Main Speakers are Dr. Ramir Uytico, the Division Superintendent of the Department of Education- Dumaguete Division; Dr. Grace Tampus, Resource SpEd Personnel, Lodi Unified School District, Lodi, Stockton, California, USA; Ms. Evita Ngo, SpEd teacher, University of Southern Philippines Foundation and working committee member of the Organization of Rehabilitation Agencies for Inclusion, Cebu City; Mrs. Teresita Ga, Special Education In-charge of the Department of Education-Region 7; Mr. Ignaas Demyttenaere, Executive Director of the Institute of Inclusive Education, St. Louis University, Baguio City; and Ms. Cristina A. Domocol, Principal 1, Kindergarten and SpEd Coordinator, Bais City Division.
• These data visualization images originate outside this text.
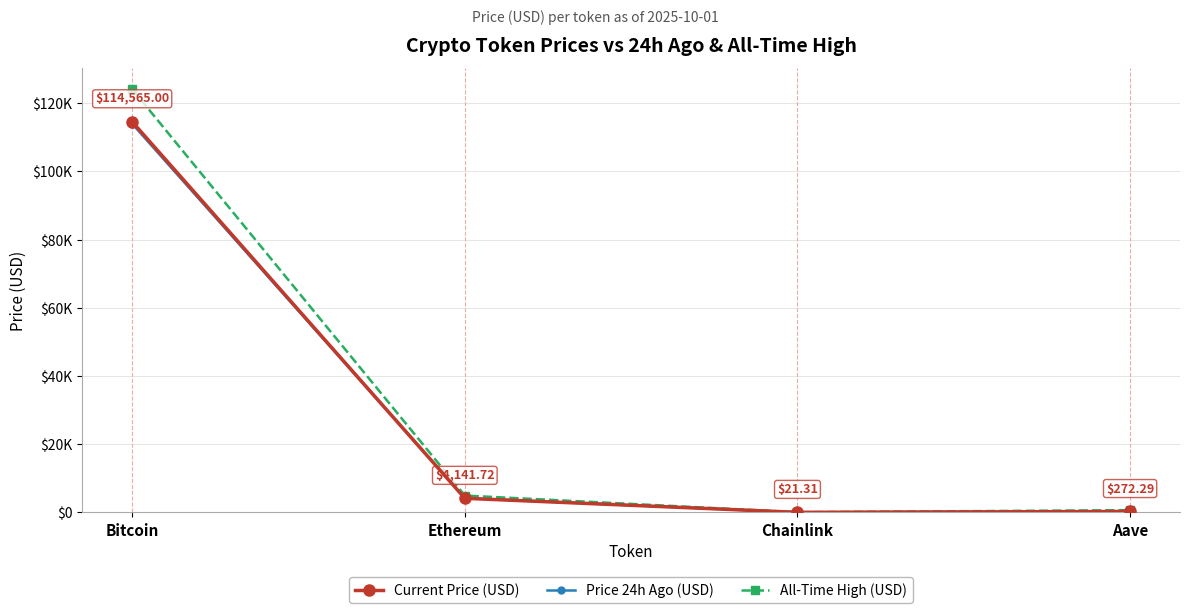

What are all the series names shown in the legend?

Current Price (USD), Price 24h Ago (USD), All-Time High (USD)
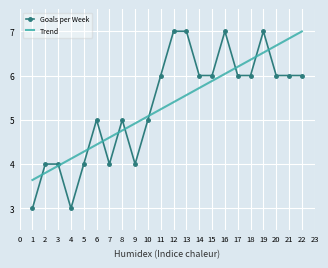

At which category is the sum across all series the highest?

19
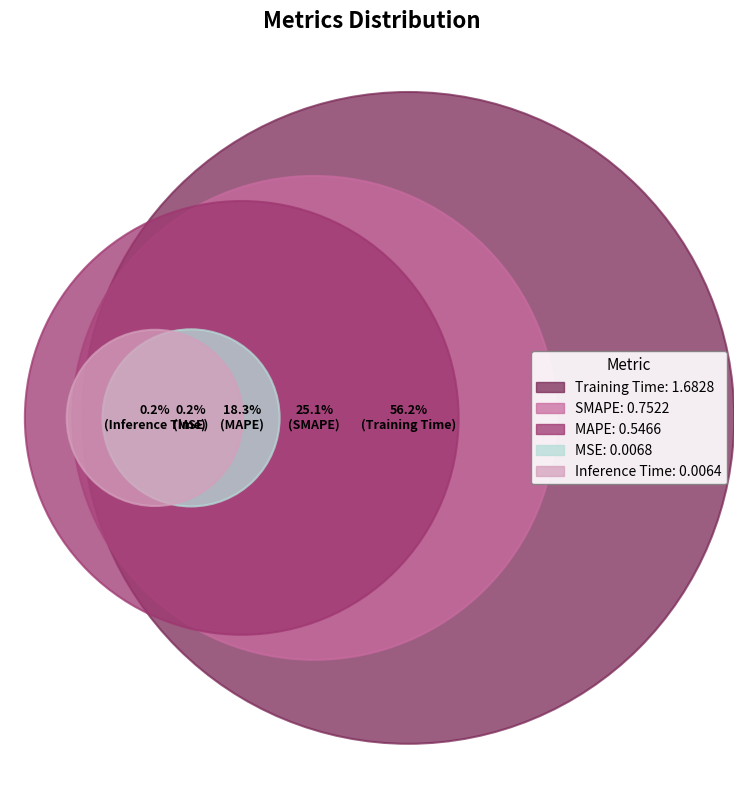

To the nearest percent, what is the difference between the largest and smallest slice percentages?

56%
There will also be Case Presentations on Best Practices in SpEd and Inclusive Education, to be made by different general education and special education teachers as well as parents.
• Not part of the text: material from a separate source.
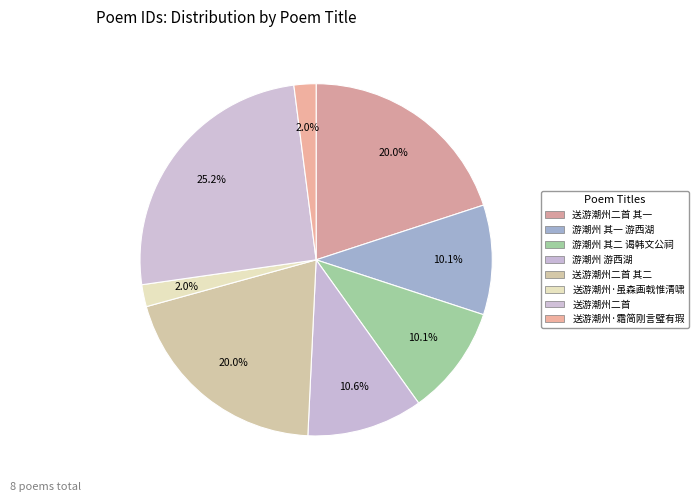

How many slices are in this pie chart?

8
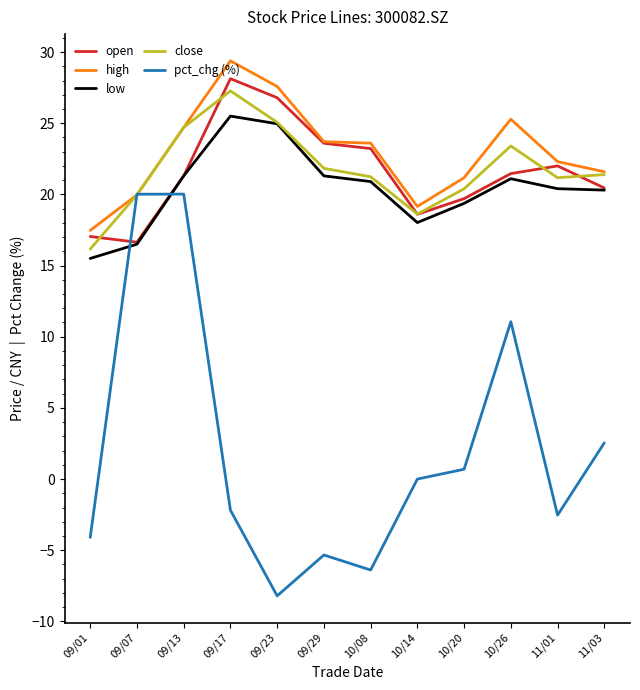

What position from the left is 10/26?

10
“This Conference is meant to be a venue for honest and open evaluation of all efforts towards educating children with disabilities,” explains Glicel Tamonang, the new Coordinator of GPRehab’s Inclusive Education Program. “As it is now, the education of children with disabilities is not adequately addressed despite the efforts of the Department of Education to strengthen its Special Education Program. We need to find ways by which these children can be included in achieving the goal of Education for All.”

The United Nations has estimated that persons with disabilities constitute about 10-15% of the world’s population. It is lower in the Philippines, with the Social Weather Station estimating that 7% of the total Philippine population has various forms of disabilities. Of this, 70% live in the rural areas. Unfortunately, only 1.98% of the total number of children with disabilities are in school.

“This conference, the first of its kind in the province of Negros Oriental, is an initiative towards looking at the challenges and realities of educating children with disabilities,” continues Ms. Tamonang. “It will also look at this issue from the Special Education and Inclusive Education perspectives, tackling the limitations of each approach as well as its best practices.”

Special Education refers to the education of persons who are gifted or talented, and those who have physical, mental, social or sensory impairment and cultural differences so as to require modification of the curricula, programs and special services and physical facilities to develop them to their maximum capacity. In the Philippines, Special Education classes are held in special classrooms or centers that only cater to children who have, and/or deemed to have, disabilities. Inclusive education, on the other hand, is an approach where all children regardless of their abilities, are taught together in one classroom.

Although the goal of all learners with disabilities is mainstreaming, that is placement in the regular classrooms, children with disabilities in most schools continue to receive their instructions in special classes/centers that are separate from those of the regular students. Thus, students who, by virtue of their special needs, require some modified instructions, but who live far away from these Special Centers, cannot complete their primary education because they are referred to them by teachers who hesitate, or even refuse, to admit them into the barangay elementary schools. In the same manner, most children who manifest some form of learning impairment, behavioural problems and, sometimes, physical limitations, but who manage to enter the regular school systems, oftentimes drop out, at times upon the advice of their teachers, because their needs are not met by these very teachers who, through no fault of theirs, lack training on accommodation strategies.

“With the universal thrust towards Education for All, there is a big need to, once and for all, come together and honestly discuss the issues, realities and difficulties in the education of these children. Failure to do so at this point will make us guilty of committing an injustice to the 98% of those with disabilities who are not in school because they are perceived to be ‘special’,” concludes Ms. Tamonang.